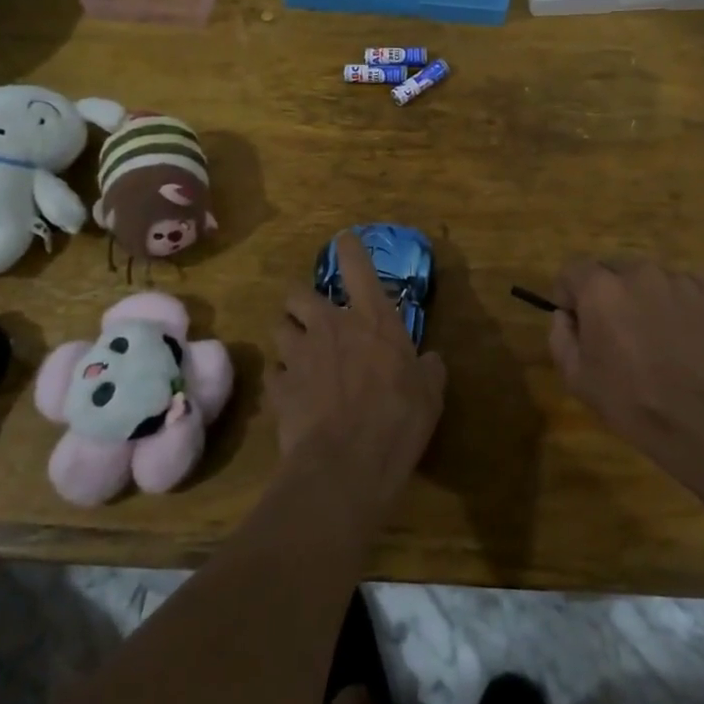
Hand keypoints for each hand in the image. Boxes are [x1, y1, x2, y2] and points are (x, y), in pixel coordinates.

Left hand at [270, 233, 446, 509]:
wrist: (347, 464)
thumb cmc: (398, 419)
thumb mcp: (430, 393)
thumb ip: (429, 370)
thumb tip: (430, 361)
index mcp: (372, 320)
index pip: (357, 266)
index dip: (349, 248)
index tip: (344, 240)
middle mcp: (331, 326)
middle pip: (297, 293)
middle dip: (301, 300)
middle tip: (313, 316)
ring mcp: (300, 355)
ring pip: (279, 327)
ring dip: (288, 335)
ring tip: (299, 351)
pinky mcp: (279, 387)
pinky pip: (274, 373)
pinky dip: (281, 378)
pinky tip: (291, 391)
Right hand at [549, 259, 703, 460]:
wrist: (700, 420)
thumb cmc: (629, 400)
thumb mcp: (575, 377)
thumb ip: (560, 336)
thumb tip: (565, 315)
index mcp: (600, 288)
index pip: (573, 270)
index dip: (569, 294)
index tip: (577, 320)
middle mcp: (637, 272)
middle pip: (611, 271)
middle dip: (606, 294)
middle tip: (615, 331)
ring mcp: (676, 280)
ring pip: (647, 279)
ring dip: (641, 297)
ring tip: (652, 335)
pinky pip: (679, 288)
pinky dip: (674, 303)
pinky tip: (679, 335)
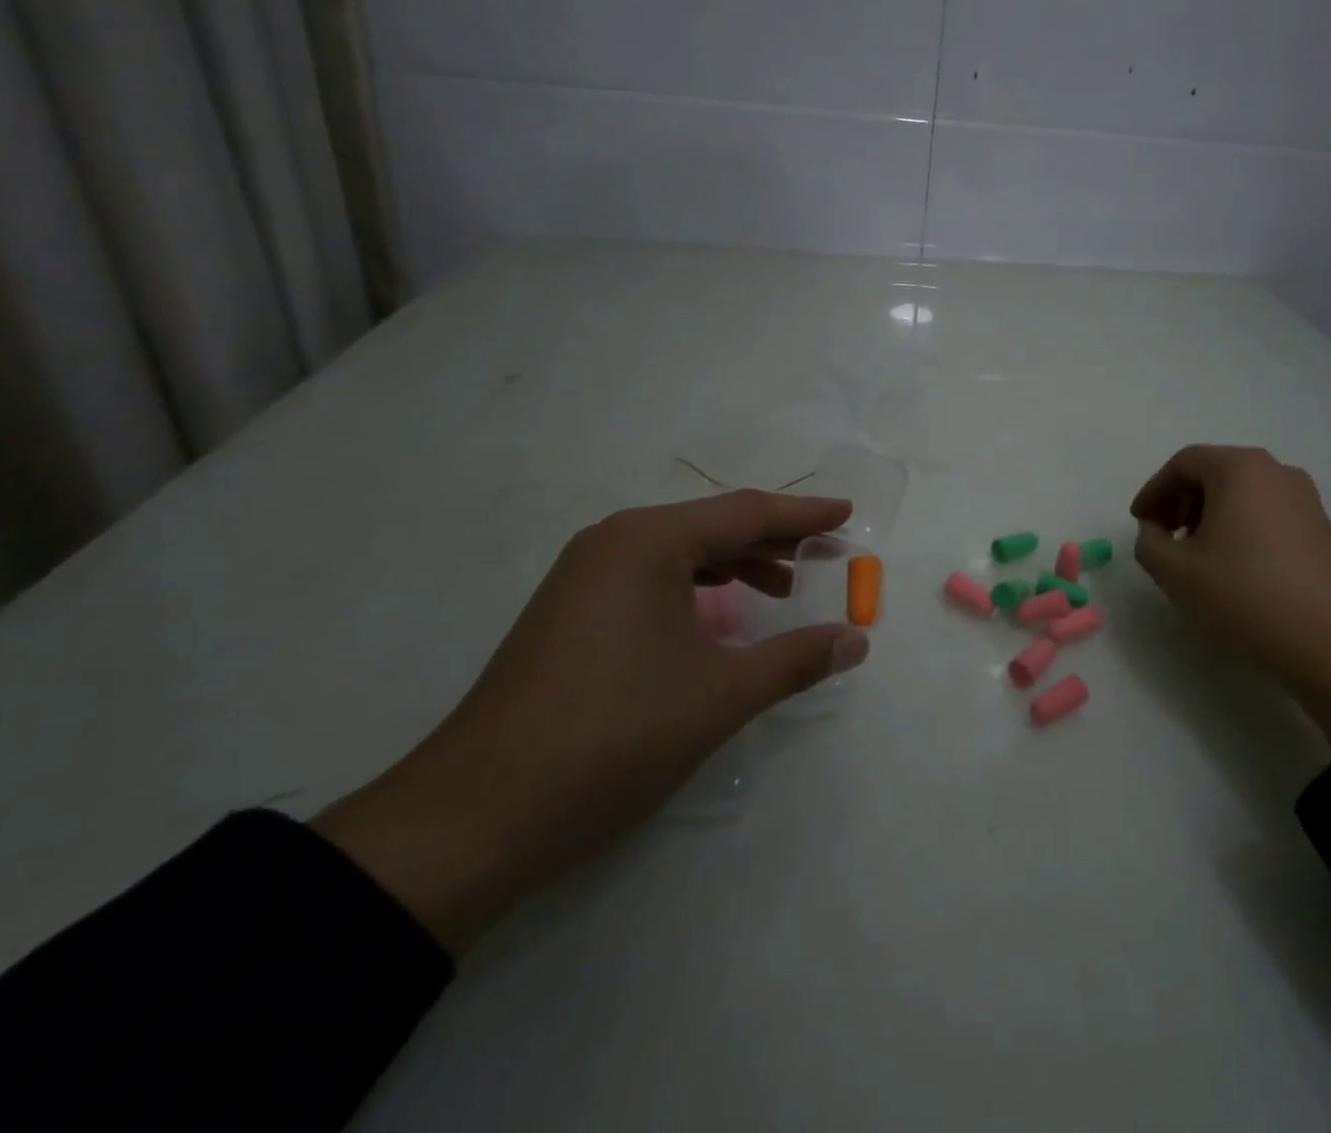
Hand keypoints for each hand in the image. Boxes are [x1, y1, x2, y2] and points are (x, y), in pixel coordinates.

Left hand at [314, 491, 864, 951]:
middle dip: (773, 540)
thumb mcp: (719, 697)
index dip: (803, 516)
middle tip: (827, 555)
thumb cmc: (613, 738)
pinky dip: (697, 588)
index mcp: (647, 541)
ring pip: (680, 553)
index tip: (847, 515)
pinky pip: (652, 578)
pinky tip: (720, 616)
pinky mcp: (571, 612)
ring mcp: (584, 576)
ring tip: (784, 587)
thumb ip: (794, 660)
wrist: (475, 817)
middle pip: (712, 526)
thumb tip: (855, 640)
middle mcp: (613, 542)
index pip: (744, 513)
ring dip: (736, 564)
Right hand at [1130, 445, 1330, 750]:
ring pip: (1241, 493)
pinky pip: (1265, 512)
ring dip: (1208, 515)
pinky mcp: (1321, 528)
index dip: (1153, 490)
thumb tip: (1156, 531)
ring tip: (1193, 554)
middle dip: (1180, 501)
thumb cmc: (1244, 596)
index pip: (1183, 463)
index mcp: (1240, 469)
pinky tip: (1230, 566)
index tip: (1138, 522)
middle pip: (1213, 472)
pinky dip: (1238, 527)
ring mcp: (1305, 499)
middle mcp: (1276, 471)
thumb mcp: (1174, 571)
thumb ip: (1148, 541)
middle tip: (1162, 536)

----

Would you give again, exactly, the lines in the data above that run from the line containing "wrist: (347, 464)" to the line containing "index mcp: (647, 541)"? Include both ends and no pictures.

Result
wrist: (347, 464)
thumb cmc: (398, 419)
thumb mcp: (430, 393)
thumb ip: (429, 370)
thumb tip: (430, 361)
index mcp: (372, 320)
index pip: (357, 266)
index dip: (349, 248)
index tip: (344, 240)
middle mcp: (331, 326)
middle pip: (297, 293)
middle dip: (301, 300)
middle tip: (313, 316)
ring mcp: (300, 355)
ring pip: (279, 327)
ring dip: (288, 335)
ring tip: (299, 351)
pinky mcp: (279, 387)
pinky pip: (274, 373)
pinky dip: (281, 378)
pinky tip: (291, 391)
Right hand at [549, 259, 703, 460]:
wrist: (700, 420)
thumb cmc: (629, 400)
thumb mcp: (575, 377)
thumb ip: (560, 336)
thumb tip: (565, 315)
index mcp: (600, 288)
index pip: (573, 270)
index dip: (569, 294)
index tip: (577, 320)
middle mcp: (637, 272)
middle pip: (611, 271)
middle dip: (606, 294)
middle tip: (615, 331)
ring mcp: (676, 280)
ring pip: (647, 279)
ring dip: (641, 297)
ring tip: (652, 335)
pinky pip: (679, 288)
pinky dip: (674, 303)
pinky tip: (679, 335)
Hand keypoints for each hand in the image. Boxes are [x1, y1, x2, y2] and points are (x, y), in pixel coordinates.

Left hand at [314, 491, 864, 951]:
middle dip: (773, 540)
thumb mcp: (719, 697)
index dip: (803, 516)
middle tip: (827, 555)
thumb cmc: (613, 738)
pinky dip: (697, 588)
index mcp: (647, 541)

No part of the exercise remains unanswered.